21.01.2015 – Neues aus Shanghai

Sonntag, 25.01.2015

Ich habe jetzt ein Shanghai Daily Abo, für 9 EUR pro Monat auf das iPad, Euro wohlgemerkt, nicht RMB. Kann sich jeder holen, vielleicht als Ergänzung zur Ludwigsburger Kreiszeitung. Also bin ich wieder up-to-date, was den neuesten Tratsch in der Stadt betrifft.

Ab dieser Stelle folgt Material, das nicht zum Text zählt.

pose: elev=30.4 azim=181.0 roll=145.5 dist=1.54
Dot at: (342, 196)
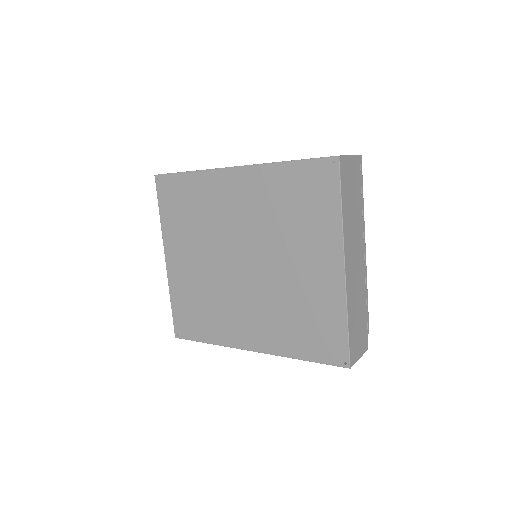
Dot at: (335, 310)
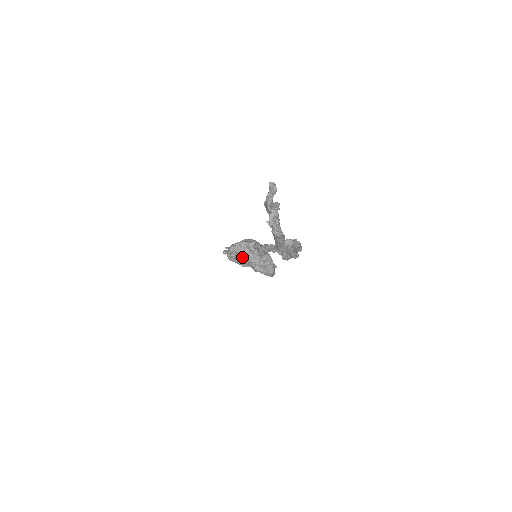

Das schlimmste Ereignis in letzter war die Massenpanik am Bund mit Toten. Trotz der Gerüchte mit den aus dem Fenster geworfenen Geldscheinen ist sie schlicht auf zu viele Leute auf einer Treppe in beiden Richtungen zurückzuführen. Zu viel in Shanghai heisst aus europäischer Sicht viel zu viel. Im Begegnungsverkehr sind einzelne gefallen und die Menge war zu gross. Während Polizeiberichte oft mit ‚the police is investigating‘ enden, gab es diesmal eine schnelle Konsequenz, diese Woche ist der Fall abgeschlossen. Die Distriktregierung trägt die Verantwortung für mangelnde Sicherheitsvorkehrungen und wurde des Amtes enthoben. Pikanterweise sassen genau die fraglichen Beamten zur gleichen Zeit in einem stadteigenen Sushi-Restaurant und haben es sich für 2.700 RMB pro Nase gut gehen lassen – ohne zu bezahlen. Das war es dann wohl. Der Club mit den angeblich geworfenen Fake-Scheinen ist übrigens angeblich seitdem wegen Renovierung geschlossen. Aber das ist nur ein Gerücht.

Interessant übrigens der Bericht auf SPON: die Rettungswägen hätten zu lang gebraucht, bis sie vor Ort waren. Wenn Du ein Gesundheitsproblem hast, hol ein Taxi, keinen Krankenwagen, der kommt nämlich nicht. Eine der Shanghai Auffälligkeiten ist: es ist zwar nie still, aber der Lärm enthält keine Sirenen. Jeder kennt den typischen New York Ton mindestens aus dem Film, auch in Deutschland gehört so ein Martinshorn (warum eigentlich Martin?) zur Geräuschkulisse. Hier nicht, das Geräusch fehlt. Wer hier einen Rettungswagen findet, soll Bescheid sagen. Es soll welche geben, aber kein Personal, das mit ihnen rumfährt. Wie auch immer, auf der Strasse nicht vorhanden. Auch wenn SPON sich das so vorstellt, die Welt sieht anders aus.

Neuer Gag: weil immer wieder Laster beim Rechtsabbiegen Mopeds samt Ladung überfahren, sollen sie jetzt mit Seitenkameras ausgerüstet werden. Dabei geht es gar nicht um das Sehen, sondern um die Hackordnung. Der grössere biegt ab, wann immer er will, der kleinere muss aufpassen, dass er nicht unter die Räder kommt. Das gilt fuer alle Ein- und Ausfahrten, und für das Abbiegen. Vor allem wenn die Laster gross und grün sind, ist Vorsicht geboten. Das sind die einzigen, die auch heute noch bei Rot über die Ampel fahren, alle anderen lassen das, nach 2x ist der Schein weg. Bei diesen Truckercowboys, meistens ausgemergelte Kerle, gefühlt 20 Jahre alt mit Tunnelblick nach vorn, die für irgendjemand fahren und pro Fahrt bezahlt werden, gilt: tiefe Wasser sind schwer zu ergründen, heisst: Wildcard im Strassenverkehr. Ob mit oder ohne Kamera. Mein Fahrer gibt jeden Morgen die kleine Ausgabe davon bei der Ausfahrt aus dem Compound. Mopeds und Fahrräder werden ignoriert, nicht Hinschauen und einfach rausfahren. Ich bleibe immer ordentlich stehen, und verwirre damit die Mopedfahrer: sie bleiben nämlich trotzdem stehen, reiner Überlebensreflex.

Was noch? Das Wetter ist komisch. Anfang Januar fast 20grd, 3 Tage später in der Früh unter Null, ganz selten für Shanghai. Duschen zu Hause ist wie auf dem Campingplatz: bloss nicht vom Wasserstrahl entfernen, da ist es nämlich a…kalt. Und danach ganz schnell Abtrocknen, damit die Kneippkur erträglich bleibt.